- _Text under study_
- Opening Delimiter -

The goal of forward modeling is to implement a network that can predict the absorption enhancement spectrum from an input structure. There are different ML and ANN approaches promising to find out the mapping between such inputs and the outputs. Conventional DNNs and deep networks with convolutional layers are two of the most prominent types of such networks, with the choice between the two often depending on the requirements of the learning problem. In this work, we explored both of these two types of neural networks as shown in Figure , with two specific variations of each. For the convolutional networks, a pretrained network, ResNet50, and a CNN which is fully trained from scratch to obtain the optical responses are considered. For the deep networks, a purely DNN, as well as DNN combined with a classical ML algorithm, PCA, are implemented. This allowed the comparison of purely ANNs with a combined ensemble network approach. The method of PCA has the ability to reduce the dimensionality[37] of data keeping the most significant features. Details of the utilized networks can be found in the Supporting Information, with specific architectures available in Supporting Information Table S1.

Figure 2

Schematic representations of the four different networks implemented for forward design. (a) ResNet50 pretrained network, (b) DNN (c) CNN, and (d) combined approach of PCA and DNN. Sample inputs from the 500 nm × 500 nm square silicon nanoparticle training set are shown above, with yellow color representing the presence of silicon and purple indicating the absence. Example spectra from the corresponding model and sample are shown below the network.

Inverse Models

After implementing and training the forward networks, five different inverse networks were constructed to generate structures from desired input spectra to compare performances to find the best-performing inverse network. Two implementations of CNNs, a DNN, a CNN combined with an autoencoder, and an inverse PCA approach combined with a DNN were all employed, as shown in Figure .

Figure 3

Four main different networks implemented for inverse design (a). A DNN (b). A CNN (c). A combined approach of PCA and DNN (d). An autoencoder and DNN. Four representative input spectra from the training set are shown above the schematics, with the corresponding structures generated by the respective networks shown below the schematics. As our first inverse network, we implemented a DNN to generate structures from the desired input spectra. A noise vector is additionally fed in as an input to the network with the purpose of allowing the network to generate different structures corresponding to the same spectral values. This is useful as it gives the network multiple chances to produce a well-performing structure for a particular input while also breaking the symmetry between similar spectra with vastly different structures in the training phase. As the second and third inverse networks, we implemented two CNNs with upsampling layers, one of which utilizes true label (spectra) values in training, while the other utilizes spectra predicted by the forward CNN from the label structure. In both CNNs, a noise vector is fed into the network to generate different spectra for similar absorption enhancement spectra. In the fourth network, the structures generated from the CNN were encoded to a latent space and then fed to a decoder network to match the structures to the original structures. The purpose of the implemented autoencoder is to reduce excessive complexity and noise in the structures generated from the CNN. The loss comparison for the optimization of this network was done with the generated structures and the original structures from the training set. Finally, as a combined approach, an inverse PCA method was implemented by feeding the 500 components obtained from the DNN to the inverse PCA algorithm to generate structures. The PCA network that was previously trained during the forward modeling was used here, simply with a reversed propagation through the system.

- Closing Delimiter -

- _Data provided_
- Opening Delimiter -

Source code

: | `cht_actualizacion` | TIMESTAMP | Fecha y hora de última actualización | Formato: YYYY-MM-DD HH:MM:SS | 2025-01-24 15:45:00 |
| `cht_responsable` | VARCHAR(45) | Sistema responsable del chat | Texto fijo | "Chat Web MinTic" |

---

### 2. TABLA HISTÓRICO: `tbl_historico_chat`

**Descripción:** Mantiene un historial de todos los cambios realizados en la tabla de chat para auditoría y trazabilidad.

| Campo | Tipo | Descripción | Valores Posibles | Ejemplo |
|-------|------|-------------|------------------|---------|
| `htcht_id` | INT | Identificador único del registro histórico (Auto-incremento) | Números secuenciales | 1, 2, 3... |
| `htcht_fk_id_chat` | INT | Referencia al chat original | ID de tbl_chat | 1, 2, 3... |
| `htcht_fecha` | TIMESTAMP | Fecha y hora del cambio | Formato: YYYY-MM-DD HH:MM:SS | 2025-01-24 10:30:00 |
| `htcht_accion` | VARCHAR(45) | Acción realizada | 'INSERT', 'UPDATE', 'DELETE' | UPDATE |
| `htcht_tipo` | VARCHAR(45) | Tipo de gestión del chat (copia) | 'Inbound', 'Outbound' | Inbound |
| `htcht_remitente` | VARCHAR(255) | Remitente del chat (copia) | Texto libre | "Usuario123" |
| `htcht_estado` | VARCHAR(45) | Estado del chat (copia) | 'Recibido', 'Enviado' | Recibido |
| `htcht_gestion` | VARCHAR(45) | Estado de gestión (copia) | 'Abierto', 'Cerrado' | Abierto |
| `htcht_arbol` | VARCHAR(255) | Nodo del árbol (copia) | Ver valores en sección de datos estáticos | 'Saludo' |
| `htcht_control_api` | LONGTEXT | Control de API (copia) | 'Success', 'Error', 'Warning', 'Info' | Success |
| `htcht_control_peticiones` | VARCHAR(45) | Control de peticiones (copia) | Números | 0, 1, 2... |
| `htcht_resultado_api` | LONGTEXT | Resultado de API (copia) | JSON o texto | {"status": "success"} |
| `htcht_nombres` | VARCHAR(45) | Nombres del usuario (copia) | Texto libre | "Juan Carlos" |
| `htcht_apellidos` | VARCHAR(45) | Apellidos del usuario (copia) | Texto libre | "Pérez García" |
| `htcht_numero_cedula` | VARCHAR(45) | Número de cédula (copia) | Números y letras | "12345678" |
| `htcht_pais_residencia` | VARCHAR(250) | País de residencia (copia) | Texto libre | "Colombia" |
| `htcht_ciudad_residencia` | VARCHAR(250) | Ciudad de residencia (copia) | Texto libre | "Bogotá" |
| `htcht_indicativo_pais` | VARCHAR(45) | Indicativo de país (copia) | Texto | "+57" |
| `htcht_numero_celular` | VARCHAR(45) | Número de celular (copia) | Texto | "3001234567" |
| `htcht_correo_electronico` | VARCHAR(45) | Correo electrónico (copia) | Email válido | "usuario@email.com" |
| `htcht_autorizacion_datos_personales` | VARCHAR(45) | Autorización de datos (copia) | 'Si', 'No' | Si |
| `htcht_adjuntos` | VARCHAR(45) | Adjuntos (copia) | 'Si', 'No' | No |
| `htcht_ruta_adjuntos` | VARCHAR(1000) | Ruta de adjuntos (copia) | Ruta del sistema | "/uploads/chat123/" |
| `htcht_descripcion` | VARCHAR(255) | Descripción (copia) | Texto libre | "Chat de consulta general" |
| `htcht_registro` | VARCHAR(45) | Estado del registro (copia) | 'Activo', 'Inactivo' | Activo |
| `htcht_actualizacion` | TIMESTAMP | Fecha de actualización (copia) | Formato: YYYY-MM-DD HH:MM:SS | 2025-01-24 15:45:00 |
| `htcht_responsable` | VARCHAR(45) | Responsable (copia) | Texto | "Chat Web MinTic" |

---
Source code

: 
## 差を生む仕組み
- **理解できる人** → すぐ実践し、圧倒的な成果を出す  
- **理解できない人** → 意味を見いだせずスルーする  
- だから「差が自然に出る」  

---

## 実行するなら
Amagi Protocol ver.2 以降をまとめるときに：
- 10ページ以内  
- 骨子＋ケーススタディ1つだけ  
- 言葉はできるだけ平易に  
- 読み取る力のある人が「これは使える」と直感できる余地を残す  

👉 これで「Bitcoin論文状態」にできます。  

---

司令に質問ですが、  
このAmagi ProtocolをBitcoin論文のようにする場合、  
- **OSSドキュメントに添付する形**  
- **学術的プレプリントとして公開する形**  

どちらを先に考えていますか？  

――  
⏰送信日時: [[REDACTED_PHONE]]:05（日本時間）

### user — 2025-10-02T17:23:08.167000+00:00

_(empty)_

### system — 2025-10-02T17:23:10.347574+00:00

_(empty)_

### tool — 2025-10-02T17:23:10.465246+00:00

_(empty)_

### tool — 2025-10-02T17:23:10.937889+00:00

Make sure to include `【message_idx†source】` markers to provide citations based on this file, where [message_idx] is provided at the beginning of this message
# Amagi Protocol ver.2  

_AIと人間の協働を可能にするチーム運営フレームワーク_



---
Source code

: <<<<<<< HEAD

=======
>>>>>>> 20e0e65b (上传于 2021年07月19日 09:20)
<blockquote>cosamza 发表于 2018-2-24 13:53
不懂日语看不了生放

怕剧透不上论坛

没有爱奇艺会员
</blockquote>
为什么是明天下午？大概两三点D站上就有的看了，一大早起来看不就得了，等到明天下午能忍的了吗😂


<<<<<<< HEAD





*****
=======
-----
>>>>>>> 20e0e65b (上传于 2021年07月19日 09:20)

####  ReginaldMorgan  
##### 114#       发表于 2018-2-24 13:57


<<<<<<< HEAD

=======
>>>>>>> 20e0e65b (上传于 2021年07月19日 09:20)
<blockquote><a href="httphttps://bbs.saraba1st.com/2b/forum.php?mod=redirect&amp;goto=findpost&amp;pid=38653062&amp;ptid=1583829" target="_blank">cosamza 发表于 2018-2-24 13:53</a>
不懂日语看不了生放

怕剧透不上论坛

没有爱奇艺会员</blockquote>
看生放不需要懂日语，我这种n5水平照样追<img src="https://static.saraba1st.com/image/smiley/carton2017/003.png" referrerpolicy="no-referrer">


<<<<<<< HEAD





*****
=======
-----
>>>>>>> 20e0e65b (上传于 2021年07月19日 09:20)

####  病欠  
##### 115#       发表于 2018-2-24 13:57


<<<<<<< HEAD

- Closing Delimiter -

- _Complete the following_
**A)** Switch "Descripción" to "Detalle" in the entries, from the line with "Posibles | Ejemplo |" to the line with "secuenciales | 1, 2, 3... |", and give only those lines back with nothing else altered.
**B)** Resume the text on forward and inverse neural networks for nanostructure design, starting right after its last sentence.

- _Responses per task_
**A)**
| Campo | Tipo | Detalle | Valores Posibles | Ejemplo |
|-------|------|-------------|------------------|---------|
| `htcht_id` | INT | Identificador único del registro histórico (Auto-incremento) | Números secuenciales | 1, 2, 3... |

**B)**
Model Training

All four forward networks were trained for 100 epochs and utilized early termination to ensure that the final network weights correspond to those with the lowest validation loss. The number of iterations to train inverse networks was decided based on their performances and the time taken to train each network. The hyperparameters used for inverse networks are given in Table S2 of the Supporting Information. In order to benchmark the actual ability of these networks to generate structures with accurate spectral responses, upon completion of inverse network training, 20 spectra in both interpolation (i.e., spectra from the validation set, representing spectra similar to those the network was trained on but not in the training set), as well as extrapolation (highly idealized spectra with features vastly different from those in the training set), were run as inputs to the networks. Each of these input spectra was run with 10 different values of the noise vector to generate 10 different structure options for the input spectrum. It should be noted that this was not possible for the autoencoder network as it was unable to take a noise vector input and can thus only generate a single structure for any given input spectrum. The produced structures were then run in MEEP FDTD simulations to determine the true spectral response of the generated samples.

Results and Discussion

To generate desired structures by improving the algorithmic design, we first implemented forward networks to predict the absorption enhancement. Afterward, we compared the performances of four different networks to find out the best-performing network and the architecture.

Forward Modeling Results

We begin by exploring the performance of forward networks implemented to predict the optical response from input structures. Figure shows a comparison of the validation loss with respect to training time for 100 epochs for the studied forward networks. The DNN implemented with the PCA approach takes the shortest time to reach the end of the 100 epoch cycle as the number of parameters of the network is fewest compared to other networks. This is mainly because PCA can reduce the dimensionality of the data by extracting the most dominant features, allowing a simplified DNN structure to be used. This additionally shows one of the lowest losses for the validation set, surpassed only (and very slightly) by the CNN. Although the training time for the DNN is lower compared to the CNN, the pure DNN shows the highest (worst) overall validation loss. This suggests that the network is unable to recognize and extract important features with a high number of inputs (1,600) and limited complexity of the network.

Figure 4

Validation loss variation of forward networks over training time for 100 epochs. Black arrows indicate the minimum validation loss location and thus the point of early termination.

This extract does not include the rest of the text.